6. The method of claim 1 wherein the voltage is in the range of 0.2
to 5 volts.
7. The method of claim 6 wherein the voltage is in the range of 1
to 5 volts.
8. The method of claim 1 wherein the voltage is applied to the
metal seed layer for 5 to 300 seconds.
9. The method of claim 1 wherein the substrate is selected from
semiconductor wafers and dielectric layers.
10. The method of claim 1 wherein a potentiostat is used to monitor
the reduction of the oxidized metal.
11. A method for manufacturing an electronic device comprising the
steps of: a) contacting a metal seed layer containing oxidized
metal disposed on a substrate with an aqueous solution having a pH
maintained in the range of about 6.5 to about 13; b) subjecting the
solution to a voltage of from about 0.1 to 5 volts to reduce the
oxidized metal; c) monitoring the reduction of the oxidized metal
to provide a substantially metal oxide free seed layer; and d)
contacting the substantially metal oxide free seed layer with an
electroplating bath.
12. The method of claim 11 wherein the pH is maintained by a
buffer.
13. The method of claim 12 wherein the buffer comprises phosphate,
boric acidiborate, tris(hydroxymethyl)aminomethane hydrohalide salt
or carbonate.
14. The method of claim 11 wherein the pH of the aqueous solution
is maintained in the range of about 7 to about 10.
15. The method of claim 11 wherein the metal seed layer comprises
copper or copper alloys.
16. The method of claim 11 wherein the voltage is in the range of
0.2 to 5 volts.
17. The method of claim 11 wherein the voltage is in the range of 1
to 5 volts.
18. The method of claim 11 wherein the voltage is applied to the
metal seed layer for 5 to 300 seconds.
19. The method of claim 11 wherein the electroplating bath
comprises a source of copper ions, an electrolyte and optionally
one or more accelerators, suppressors or levelers.
20. The method of claim 11 wherein a potentiostat is used to
monitor the reduction of the oxidized metal.
21. A method for manufacturing an electronic device comprising the
step of monitoring the oxidation state of metal in a seed layer
deposited on a substrate.
22. The method of claim 22 wherein a potentiostat is used to
monitor the oxidation state of the metal.
23. The method of claim 21 wherein the electronic device is an
integrated circuit.
24. The method of claim 21 wherein the substrate is a barrier
layer.
Description
BACKGROUND OF THE INVENTION
[0001] The present invention relates generally to the field of seed
layers for subsequent metallization. In particular, this invention
relates to methods for repairing seed layers prior to
metallization.
[0002] The trend toward smaller microelectronic devices, such as
those with sub-micron geometries, has resulted in devices with
multiple metallization layers to handle the higher densities. One
common metal used for forming metal lines, also referred to as
wiring, on a semiconductor wafer is aluminum. Aluminum has the
advantage of being relatively inexpensive, having low resistivity,
and being relatively easy to etch. Aluminum has also been used to
form interconnections in vias to connect the different metal
layers. However, as the size of via/contact holes shrinks to the
sub-micron region, a step coverage problem appears which in turn
can cause reliability problems when using aluminum to form the
interconnections between the different metal layers. Such poor step
coverage results in high current density and enhances
electromigration.

» **Entries drawn from a collection**
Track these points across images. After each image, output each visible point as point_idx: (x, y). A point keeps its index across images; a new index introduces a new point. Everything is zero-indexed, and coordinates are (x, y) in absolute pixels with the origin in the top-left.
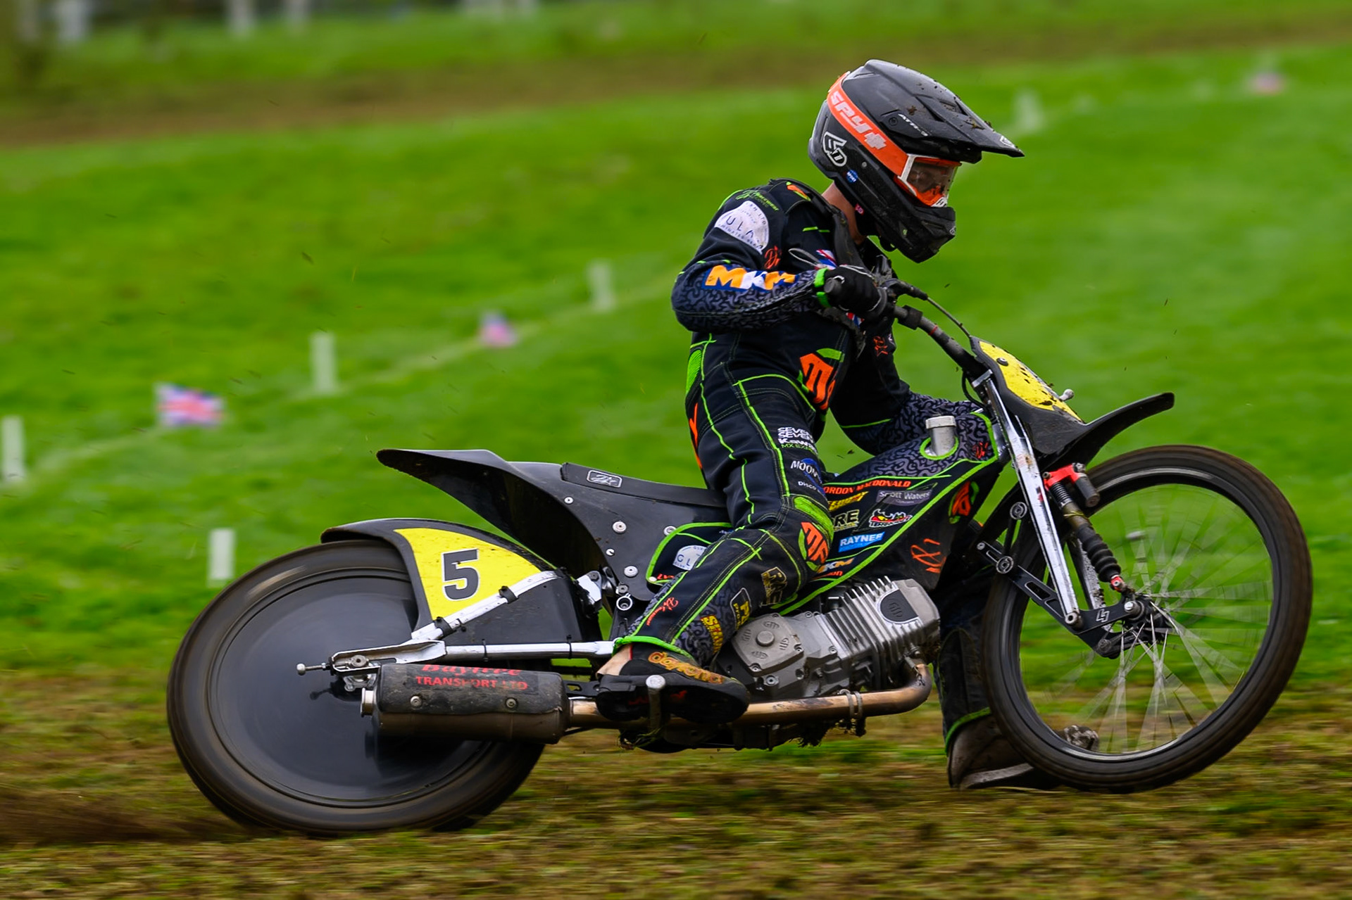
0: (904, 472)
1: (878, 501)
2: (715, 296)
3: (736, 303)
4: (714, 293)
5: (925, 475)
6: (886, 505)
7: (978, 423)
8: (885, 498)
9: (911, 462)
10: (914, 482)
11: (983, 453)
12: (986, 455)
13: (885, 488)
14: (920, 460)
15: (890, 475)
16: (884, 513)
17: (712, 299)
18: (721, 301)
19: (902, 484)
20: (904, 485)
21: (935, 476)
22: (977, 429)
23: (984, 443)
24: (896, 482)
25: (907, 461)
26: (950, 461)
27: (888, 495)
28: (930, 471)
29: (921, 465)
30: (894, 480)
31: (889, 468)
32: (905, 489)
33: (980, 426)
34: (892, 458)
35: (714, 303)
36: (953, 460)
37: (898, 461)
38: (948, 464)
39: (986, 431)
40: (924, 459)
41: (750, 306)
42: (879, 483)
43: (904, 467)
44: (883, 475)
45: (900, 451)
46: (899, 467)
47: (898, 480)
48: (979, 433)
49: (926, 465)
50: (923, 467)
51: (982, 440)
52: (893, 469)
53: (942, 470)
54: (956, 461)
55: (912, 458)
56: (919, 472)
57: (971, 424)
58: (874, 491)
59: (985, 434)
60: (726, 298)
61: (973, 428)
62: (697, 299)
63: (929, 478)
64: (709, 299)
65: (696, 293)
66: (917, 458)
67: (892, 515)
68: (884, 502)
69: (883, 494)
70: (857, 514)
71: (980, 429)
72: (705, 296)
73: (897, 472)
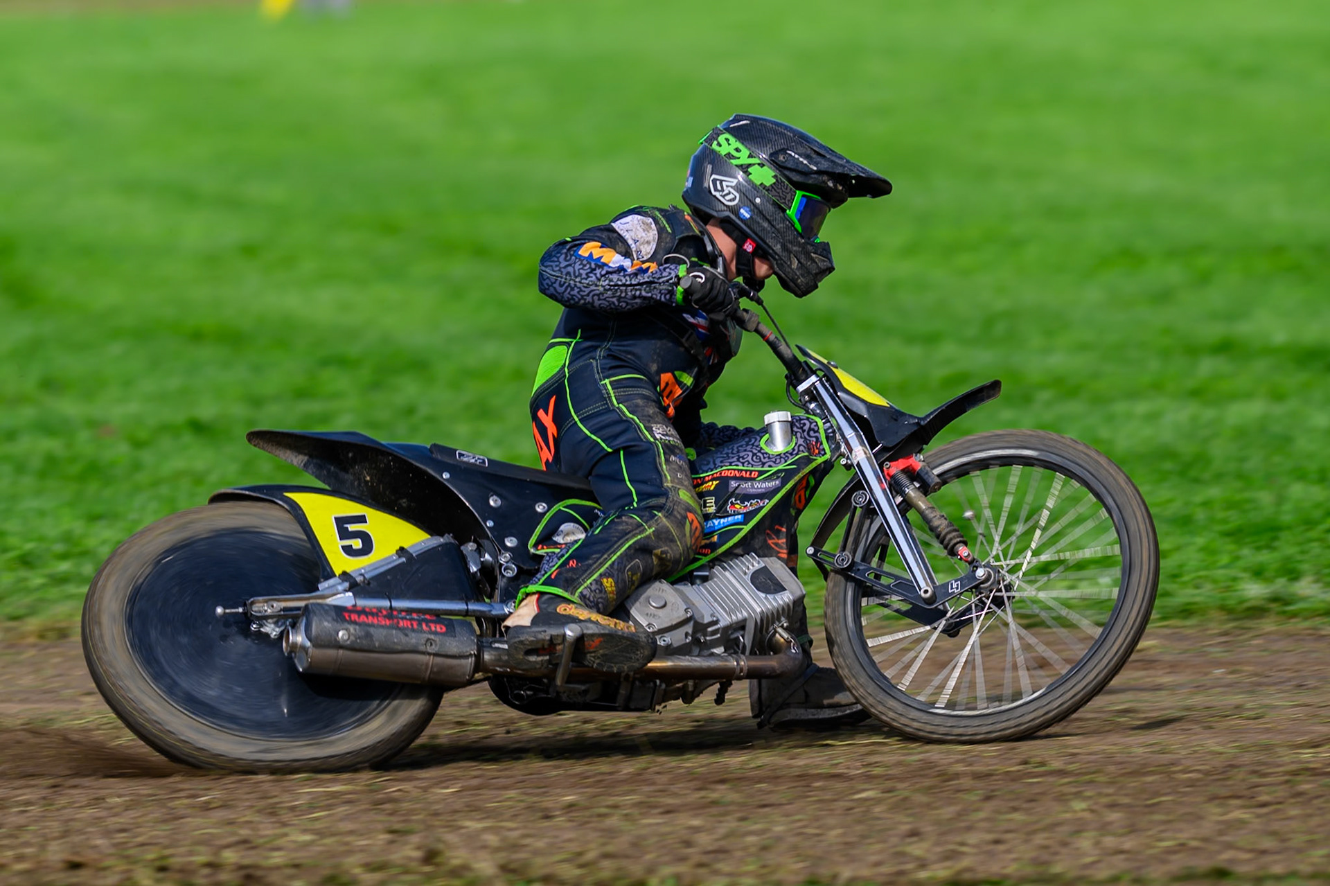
0: (749, 463)
1: (731, 490)
2: (585, 265)
3: (602, 276)
4: (585, 262)
5: (770, 466)
6: (738, 494)
7: (811, 423)
8: (737, 488)
9: (754, 454)
10: (761, 473)
11: (817, 451)
12: (819, 453)
13: (735, 478)
14: (763, 454)
15: (737, 465)
16: (739, 502)
17: (581, 266)
18: (589, 270)
19: (750, 474)
20: (752, 475)
21: (781, 467)
22: (810, 429)
23: (816, 442)
24: (744, 472)
25: (751, 454)
26: (791, 454)
27: (739, 485)
28: (775, 462)
29: (764, 458)
30: (742, 470)
31: (735, 459)
32: (754, 479)
33: (812, 426)
34: (734, 452)
35: (581, 271)
36: (795, 452)
37: (741, 454)
38: (790, 457)
39: (817, 431)
40: (766, 453)
41: (615, 280)
42: (728, 473)
43: (749, 458)
44: (730, 465)
45: (741, 446)
46: (743, 459)
47: (746, 471)
48: (812, 433)
49: (769, 458)
50: (766, 460)
51: (814, 439)
52: (738, 460)
53: (786, 461)
54: (797, 454)
55: (755, 451)
56: (763, 464)
57: (804, 424)
58: (724, 481)
59: (816, 434)
60: (595, 270)
61: (806, 428)
62: (567, 263)
63: (775, 469)
64: (577, 266)
65: (568, 258)
66: (759, 451)
67: (746, 503)
68: (736, 492)
69: (733, 484)
70: (713, 501)
71: (813, 430)
72: (575, 263)
73: (743, 464)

» **ASSIGNED TASK**
According to the seed-layer patent text, what pH range does claim 14 set for the aqueous solution?

» **SOLUTION FOR THIS EXERCISE**
About 7 to about 10.